__WHAT TO DO__: Repeat everything in the listing below. Keep each line exact.

__SUPPLIED RECORDS__:
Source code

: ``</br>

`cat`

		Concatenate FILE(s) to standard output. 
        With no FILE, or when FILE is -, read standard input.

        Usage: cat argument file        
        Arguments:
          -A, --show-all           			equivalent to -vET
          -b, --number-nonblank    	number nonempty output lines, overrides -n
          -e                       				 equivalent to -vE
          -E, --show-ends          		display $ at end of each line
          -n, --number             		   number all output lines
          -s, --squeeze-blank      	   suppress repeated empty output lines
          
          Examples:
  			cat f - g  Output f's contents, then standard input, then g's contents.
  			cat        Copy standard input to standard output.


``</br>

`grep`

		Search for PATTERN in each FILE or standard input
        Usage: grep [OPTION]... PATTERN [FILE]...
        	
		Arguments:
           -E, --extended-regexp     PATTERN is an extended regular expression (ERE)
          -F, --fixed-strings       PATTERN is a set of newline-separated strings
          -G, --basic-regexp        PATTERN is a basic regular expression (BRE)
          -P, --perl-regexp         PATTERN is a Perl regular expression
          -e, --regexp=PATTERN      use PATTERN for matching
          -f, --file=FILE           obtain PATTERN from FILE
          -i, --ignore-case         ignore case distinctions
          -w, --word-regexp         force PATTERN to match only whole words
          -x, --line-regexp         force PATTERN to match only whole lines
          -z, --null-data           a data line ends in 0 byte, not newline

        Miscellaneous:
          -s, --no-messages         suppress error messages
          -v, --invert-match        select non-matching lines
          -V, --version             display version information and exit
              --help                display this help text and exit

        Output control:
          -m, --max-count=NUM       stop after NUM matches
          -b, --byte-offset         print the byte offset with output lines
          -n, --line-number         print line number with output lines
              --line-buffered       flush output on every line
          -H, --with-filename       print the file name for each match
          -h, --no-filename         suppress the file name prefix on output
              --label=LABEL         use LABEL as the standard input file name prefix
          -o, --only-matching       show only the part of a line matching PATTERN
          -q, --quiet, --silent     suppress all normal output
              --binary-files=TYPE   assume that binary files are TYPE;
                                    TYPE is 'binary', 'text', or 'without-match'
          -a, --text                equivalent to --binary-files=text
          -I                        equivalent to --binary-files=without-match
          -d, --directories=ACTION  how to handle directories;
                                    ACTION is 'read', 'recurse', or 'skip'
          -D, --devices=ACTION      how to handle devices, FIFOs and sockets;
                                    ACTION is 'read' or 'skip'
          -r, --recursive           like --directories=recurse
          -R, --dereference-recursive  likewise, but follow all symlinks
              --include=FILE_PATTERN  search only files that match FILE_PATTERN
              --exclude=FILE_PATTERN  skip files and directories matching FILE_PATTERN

__TASK OUTPUT__:
Source code

: ``</br>

`cat`

		Concatenate FILE(s) to standard output. 
        With no FILE, or when FILE is -, read standard input.

        Usage: cat argument file        
        Arguments:
          -A, --show-all           			equivalent to -vET
          -b, --number-nonblank    	number nonempty output lines, overrides -n
          -e                       				 equivalent to -vE
          -E, --show-ends          		display $ at end of each line
          -n, --number             		   number all output lines
          -s, --squeeze-blank      	   suppress repeated empty output lines
          
          Examples:
  			cat f - g  Output f's contents, then standard input, then g's contents.
  			cat        Copy standard input to standard output.


``</br>

`grep`

		Search for PATTERN in each FILE or standard input
        Usage: grep [OPTION]... PATTERN [FILE]...
        	
		Arguments:
           -E, --extended-regexp     PATTERN is an extended regular expression (ERE)
          -F, --fixed-strings       PATTERN is a set of newline-separated strings
          -G, --basic-regexp        PATTERN is a basic regular expression (BRE)
          -P, --perl-regexp         PATTERN is a Perl regular expression
          -e, --regexp=PATTERN      use PATTERN for matching
          -f, --file=FILE           obtain PATTERN from FILE
          -i, --ignore-case         ignore case distinctions
          -w, --word-regexp         force PATTERN to match only whole words
          -x, --line-regexp         force PATTERN to match only whole lines
          -z, --null-data           a data line ends in 0 byte, not newline

        Miscellaneous:
          -s, --no-messages         suppress error messages
          -v, --invert-match        select non-matching lines
          -V, --version             display version information and exit
              --help                display this help text and exit

        Output control:
          -m, --max-count=NUM       stop after NUM matches
          -b, --byte-offset         print the byte offset with output lines
          -n, --line-number         print line number with output lines
              --line-buffered       flush output on every line
          -H, --with-filename       print the file name for each match
          -h, --no-filename         suppress the file name prefix on output
              --label=LABEL         use LABEL as the standard input file name prefix
          -o, --only-matching       show only the part of a line matching PATTERN
          -q, --quiet, --silent     suppress all normal output
              --binary-files=TYPE   assume that binary files are TYPE;
                                    TYPE is 'binary', 'text', or 'without-match'
          -a, --text                equivalent to --binary-files=text
          -I                        equivalent to --binary-files=without-match
          -d, --directories=ACTION  how to handle directories;
                                    ACTION is 'read', 'recurse', or 'skip'
          -D, --devices=ACTION      how to handle devices, FIFOs and sockets;
                                    ACTION is 'read' or 'skip'
          -r, --recursive           like --directories=recurse
          -R, --dereference-recursive  likewise, but follow all symlinks
              --include=FILE_PATTERN  search only files that match FILE_PATTERN
              --exclude=FILE_PATTERN  skip files and directories matching FILE_PATTERN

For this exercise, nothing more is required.